Me: Fist me!! *holds out knuckles*
Him: …..
Wife: y is a penguin w an umbrella in the-
Me:*points to dog dressed as batman* so Bark Wayne isnt bored
W:
M: he needs an arch enemy, Karen
I made a rabbit stew last night. My husband complained there was a hare in it.
showing a photo of a healthy guy to my doctor like i’d show the barber a picture of a haircut
ME: *does something stupid*
I hope no one saw me do thatALSO ME: *texting all my friends* Listen to what I just did
People will walk away mid-sentence if you click your heels together three times while repeating, “There’s no place like home.”
[first date]
HER: I just love a man who’s not afraid to be honest.
ME: *trying to impress* You sound really stupid right now.
My 12yr old just handed me his proofs from picture day but before I could open the envelope he says “First, let me explain”

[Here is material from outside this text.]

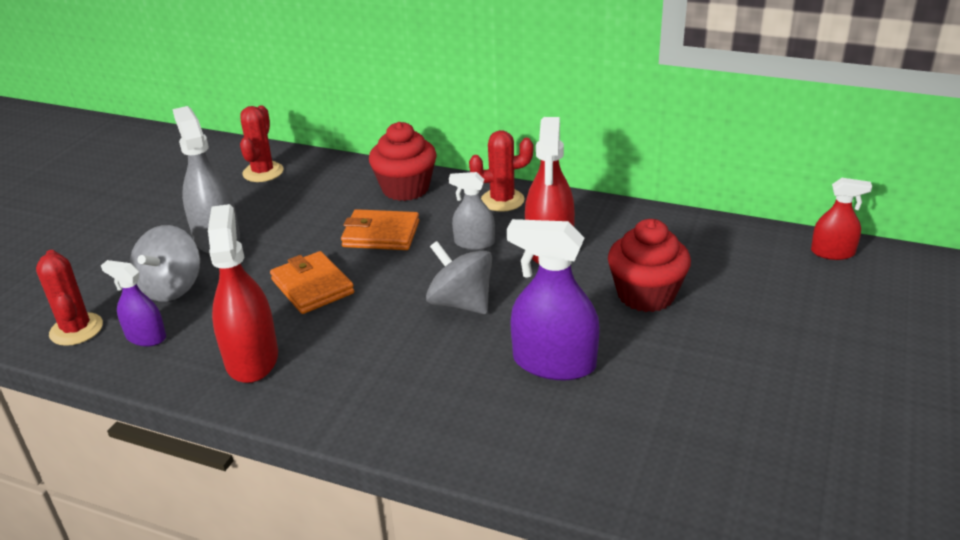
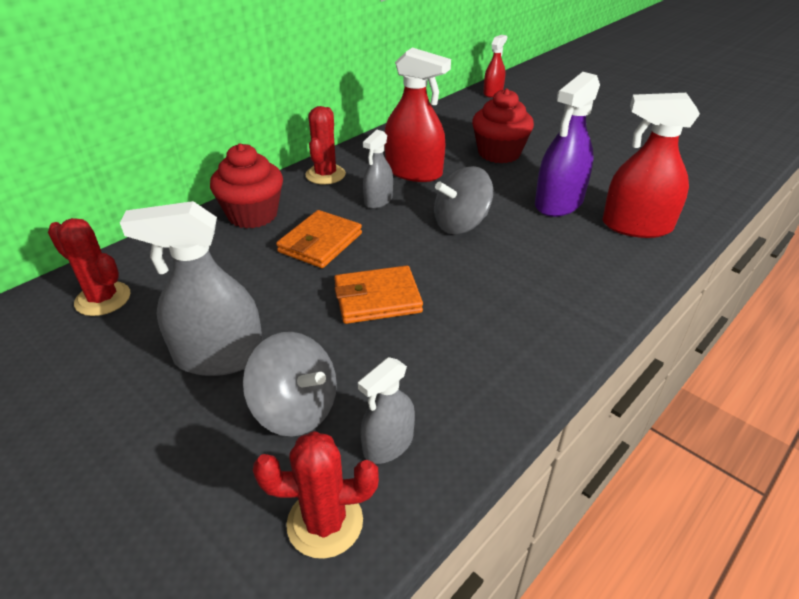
camera: 70 degrees left, 5 degrees up
purple spray bottle [101,260,166,346] -> grey spray bottle [358,357,415,464]
red spray bottle [208,204,278,383] -> red spray bottle moved to [602,93,700,238]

I hate it when someone tells me something, then says “this information is not for public consumption.“
…As if I plan on eating it.
So hot these last few days I’ve consumed 1,473,968 gallons of water and only peed 3 times
Me: I just got hit
911: are you ok
Me: with a car
911: oh my gosh
Me: a toy car
911: oh why did u call us then
Me: its now sticking out of my skull
The way my dog is whimpering while he sleeps, I bet he’s dreaming of a squirrel riding on the back of a vacuum cleaner brandishing nail clippers
They say every piece of bacon takes 9 minutes off of your life expectancy. So according to my math, I should have died somewhere around the spring of 1483.
I bought a book on Feng Shuis but I don’t know where to put it.
Kids just said, “we made a piñata for the cat’s birthday!” and I’m here like we have a cat and it has a birthday?
Yoda: Clouded, your future is.
Anakin: Are you smoking pot again?
Yoda: Six cheeseburgers, I want.
To avoid the risk of dangerous paradoxes I use my time machine only to skip, rewind & pause my TV shows; also saving $10/mo on renting a DVR
I told my therapist that I thought I had imposter syndrome, but he said only talented people get that. So that’s a relief.
Life is like a box of chocolates,
The good ones are always gone before I get there!
CURRENT MOOD: righteously angry, but there’s a cat on my lap
Our government needs REFORM, we need to make it ILLEGAL to put fake pockets on women’s clothing
I run my house like a well oiled machine; specifically a runaway train
Is Ham short for Hamuel or Hamantha?
Botany good plants lately?
You can make up any word you want in conversation and if you use it in a dilsationary way, people rarely question the meaning.
The first 12-16 hours after waking up are always the most difficult.
ME: so this is what it sounds like when doves cry
SUBWAY GUY: all I said was we were out of meatballs
If you drink straight from the pitcher, it’s technically only one margarita.